Begeal knows at any point her doctor’s office or the state regulatory board could crack down on her prescriptions. She called that prospect “terrifying.”

“I’m in pain all the time. It doesn’t take the pain away,” Begeal said of her opioids. “It just makes it so it’s not putting me in a dark tunnel. Because when the pain comes and it’s really strong, I literally go to bed. I go lay down. I can’t stay up. I can’t focus on anything. I can’t carry on a conversation, it hurts so bad.”

Medical marijuana not an option for many pain patients

Under the new CDC guidelines, opioid pain patients are urged to try alternate therapies such as physical therapy, massage and psychotherapy. One option that is not available to many pain patients, however, is medical marijuana.

Despite its legality in Oregon and Washington, most doctors will not prescribe marijuana to opioid patients, in part because there is no clear recommendation from the medical boards.

The Oregon Medical Board tells doctors to refer to the state’s opioid prescribing guidelines for guidance on marijuana prescribing, but the opioid guidelines do not contain any recommendations for marijuana. Instead, they refer doctors to Oregon’s marijuana guidelines.

The marijuana guidelines don’t state what doctors of opioid patients should do, either. Instead, they refer doctors to the opioid guidelines, creating a back-and-forth with no answers.

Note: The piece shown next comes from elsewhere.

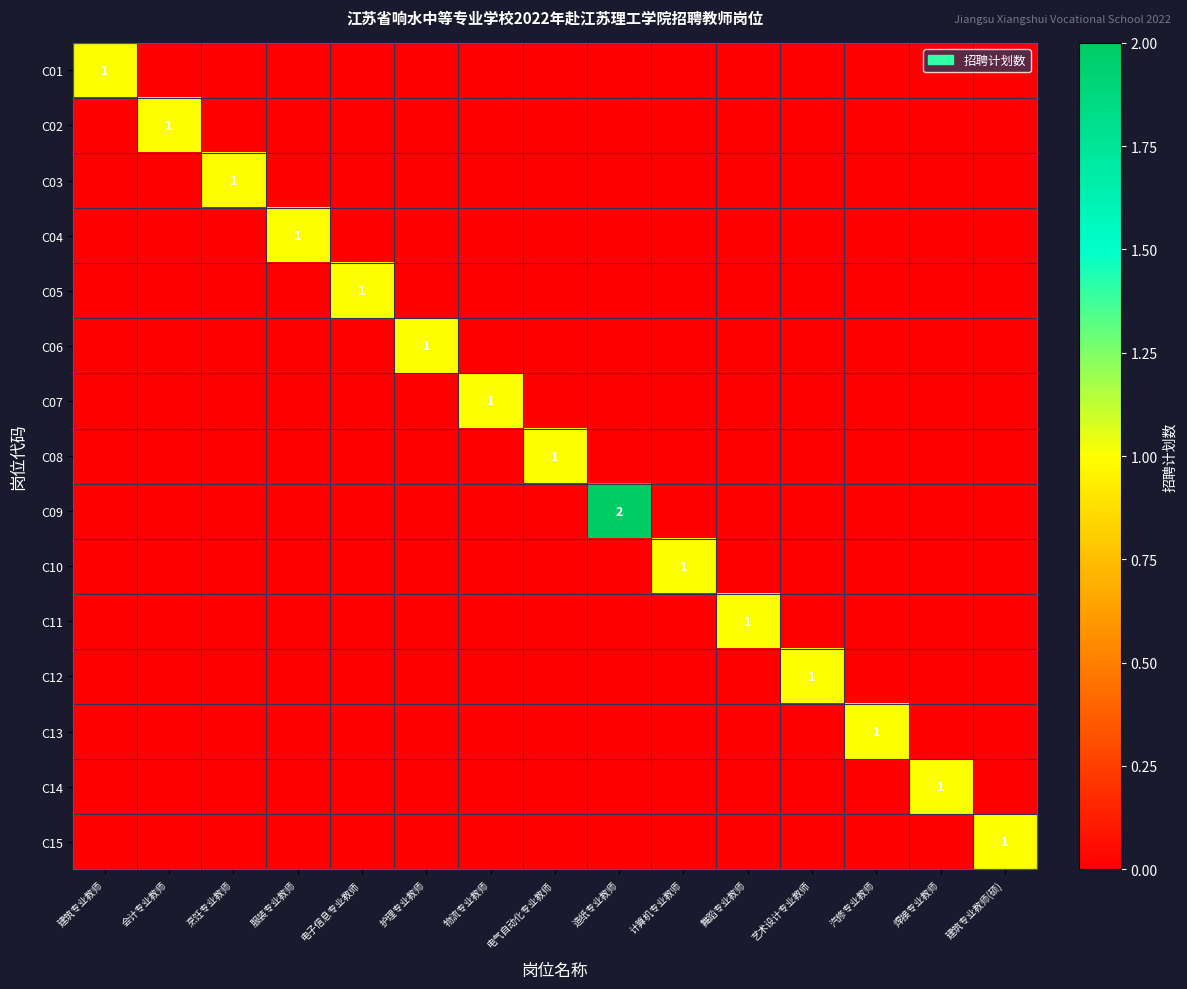

What is the total value across all series at 建筑专业教师(硕)?

1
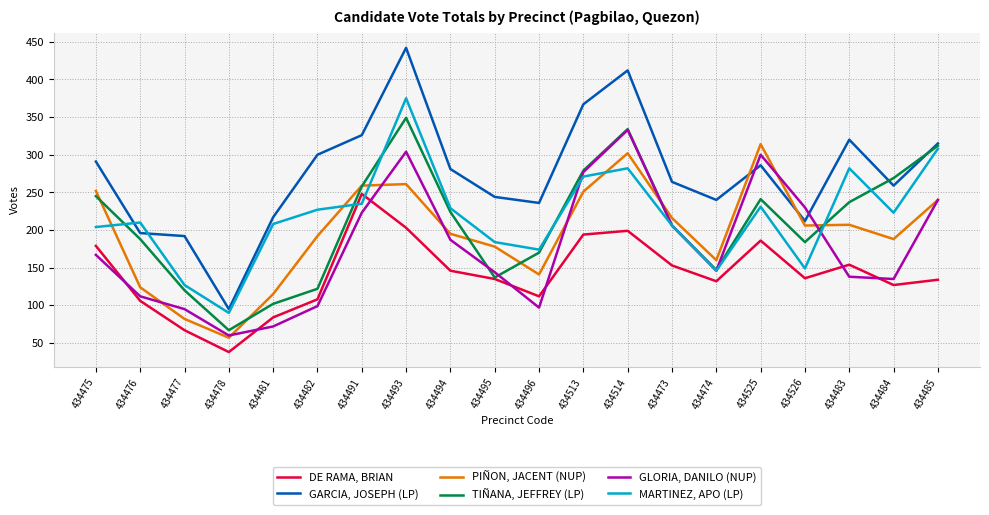

What is the spread (max minus min) of values at 434481?

145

Another issue with medical marijuana is that chronic pain patients who are prescribed opioids are required to sign “treatment agreements,” also called pain contracts. The patients agree not to take drugs not prescribed by their doctors, including marijuana, and they are often subject to random drug screens. If they violate their pain contracts, they risk losing access to opioids completely.

“We hear this concern [from patients]. It’s a little bit of a catch,” Krishnaswami said. “It makes physicians uncomfortable because they don’t know how the two are going to interact and how much the patient could be using marijuana. Some physicians do have a rule in their office that their chronic pain patients may not use marijuana if they’re on opioids.”

Krishnaswami referenced a report on cannabis from the National Academies of Sciences, Engineering and Medicine on marijuana research.

“They don’t directly address the concurrent use of marijuana and opioids, but they do conclude that there are some increased risks to consider when a patient uses marijuana,” she said.

The report found limited increased health risks mostly pertaining to smoking cannabis, and moderate evidence that acute cannabis use impairs learning, memory and attention.

The report also determined there is substantial evidence that cannabis is effective for the treatment of chronic pain.

Begeal says she would love to try cannabis for pain, especially the “breakthrough” pain she now treats with quick-acting Percocet pills.

“From what I’ve read and what I understand I think it would help,” she said.

Begeal recalled an evening in early October when she and her husband went out to dinner and window shopped.

“Just that little bit of walking and I was in extreme agony. By the time we got home I was in so much pain I took Flexeril [a muscle relaxant] Percoset and Ibuprofen, and it still hurt so bad I wanted to cry. If medical marijuana had been a choice, it would have acted faster. I don’t know if it would have worked better – I don’t have that as an option.”

While Begeal says marijuana might help her pain, she would never put her opioids in jeopardy.

“The biggest thing is the fear of the opioids being taken away in a snap. They’re what gave me the ability to go out in the first place,” she said.

Despite issues the new guidelines create for chronic pain patients, state regulators say it’s worth it to save lives from opioid drug overdoses.

“Obviously it’s a very troubling situation [for chronic pain patients] and devastating in their lives. Our mission as a state agency is patient safety, so that frames everything we do,” Krisnaswami said. “The guidelines are to ensure people are not given lethal doses of opioids or create addiction to opioids.”